▸ **WORK REQUIRED**
Can you reproduce the records below word for word, leaving out the pictures?

[Plotted data images]

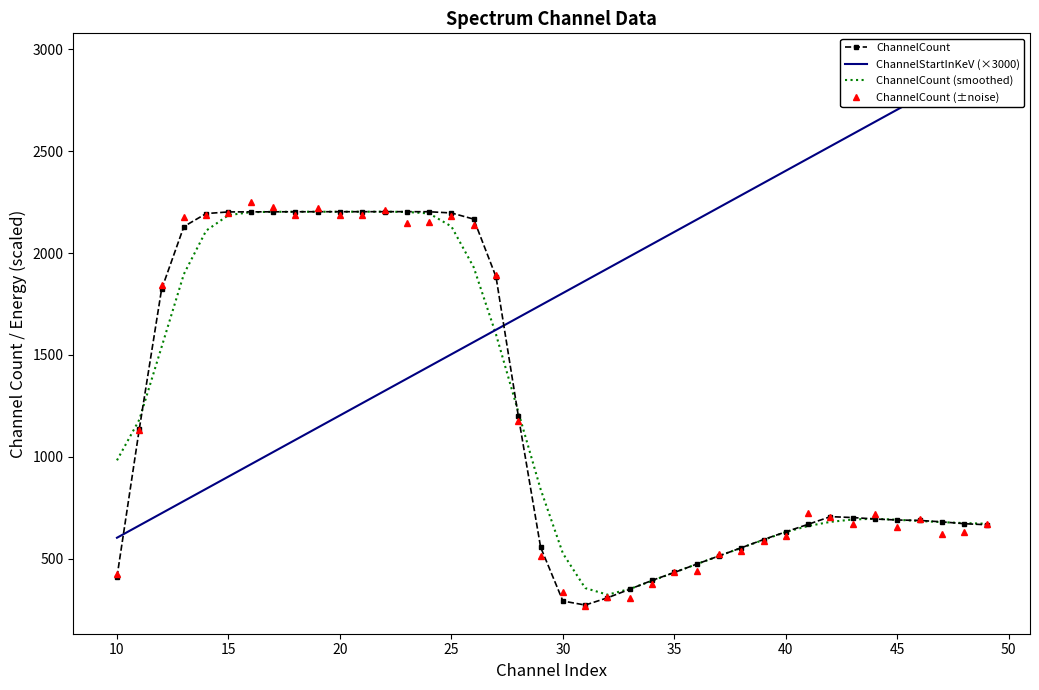

What is the minimum value for ChannelCount?

272.2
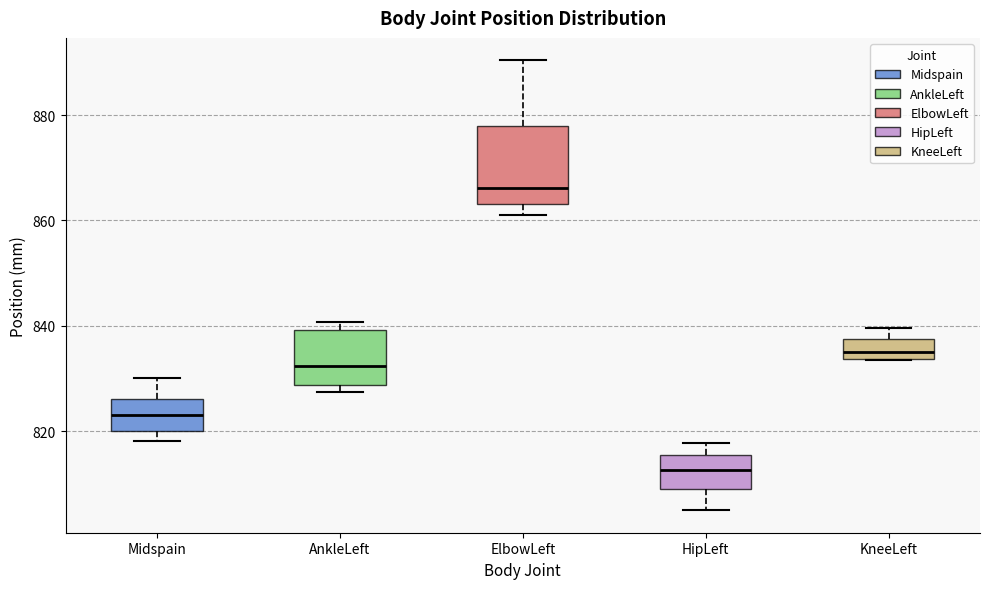

Reading left to right, transcribe this box plot: for each box, give where its median line is, the range the box spans, and where its two whiskers end, as read against the y-axis. The values are not printed on the chart, so give them approximately, as read against the axis.

Midspain: median 824, box 820 to 826, whiskers 818 to 830
AnkleLeft: median 832, box 828 to 840, whiskers 828 (just below the box's lower edge) to 840 (just above the box's upper edge)
ElbowLeft: median 866, box 864 to 878, whiskers 862 to 890
HipLeft: median 812, box 810 to 816, whiskers 804 to 818
KneeLeft: median 836, box 834 to 838, whiskers 834 to 840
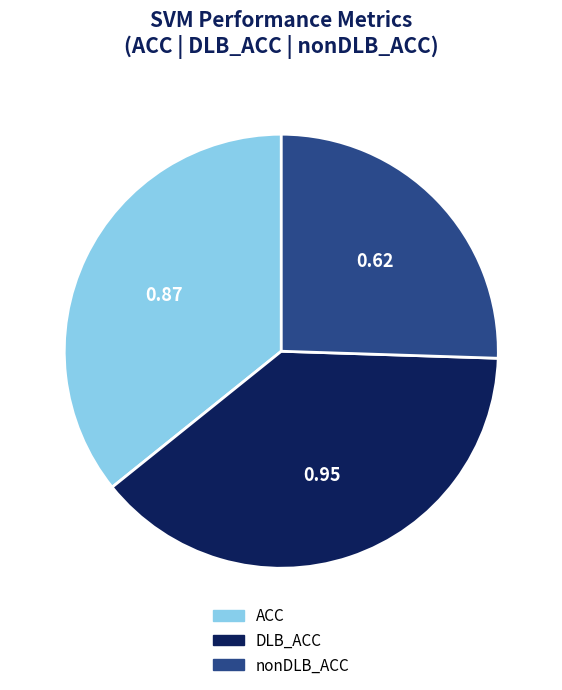

How many segments does this pie chart have?

3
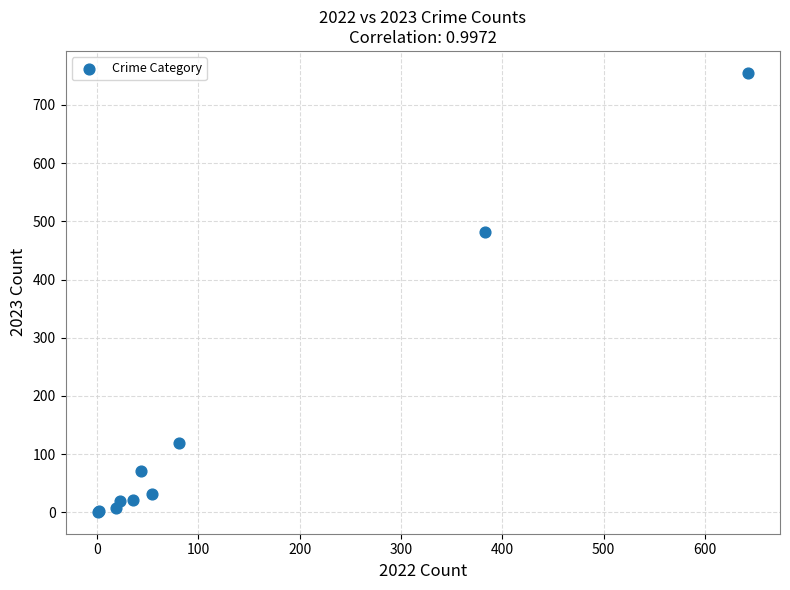

What Y value in the scatter plot is closest to 378?

481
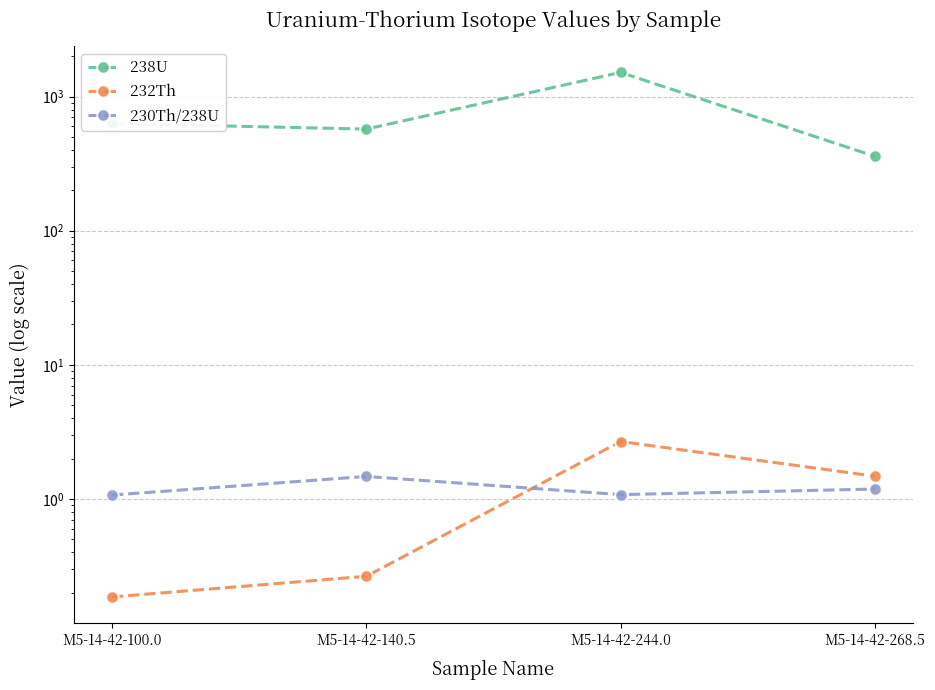

True or false: 232Th and 230Th/238U intersect in this chart.

True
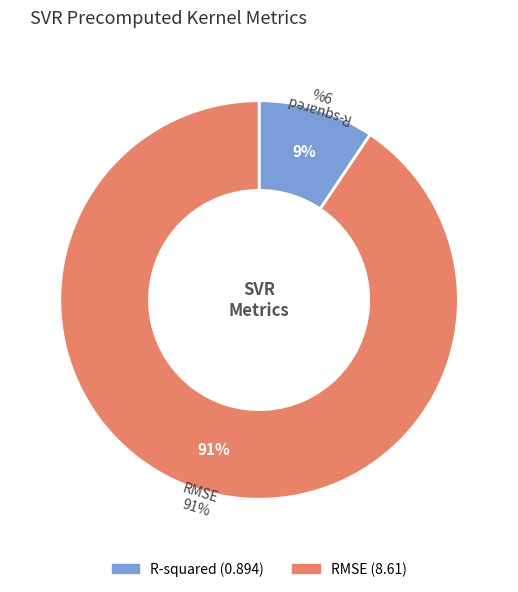

What percentage is the R-squared slice, to the nearest percent?

9%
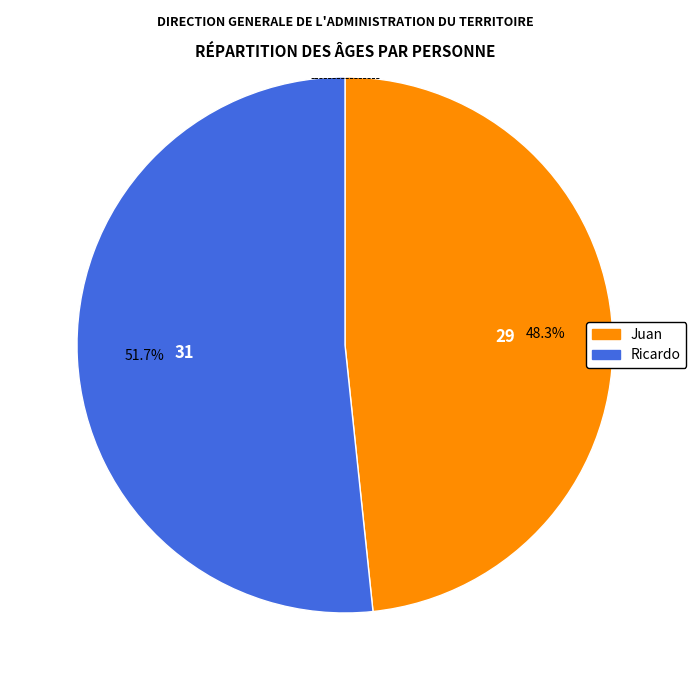

Which category has the biggest portion of the pie?

Ricardo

▸ **RESULT FOR THIS EXERCISE**
What is the minimum value for ChannelCount?

272.2

Reading left to right, transcribe this box plot: for each box, give where its median line is, the range the box spans, and where its two whiskers end, as read against the y-axis. The values are not printed on the chart, so give them approximately, as read against the axis.

Midspain: median 824, box 820 to 826, whiskers 818 to 830
AnkleLeft: median 832, box 828 to 840, whiskers 828 (just below the box's lower edge) to 840 (just above the box's upper edge)
ElbowLeft: median 866, box 864 to 878, whiskers 862 to 890
HipLeft: median 812, box 810 to 816, whiskers 804 to 818
KneeLeft: median 836, box 834 to 838, whiskers 834 to 840

How many segments does this pie chart have?

3

What Y value in the scatter plot is closest to 378?

481

True or false: 232Th and 230Th/238U intersect in this chart.

True

What percentage is the R-squared slice, to the nearest percent?

9%

Which category has the biggest portion of the pie?

Ricardo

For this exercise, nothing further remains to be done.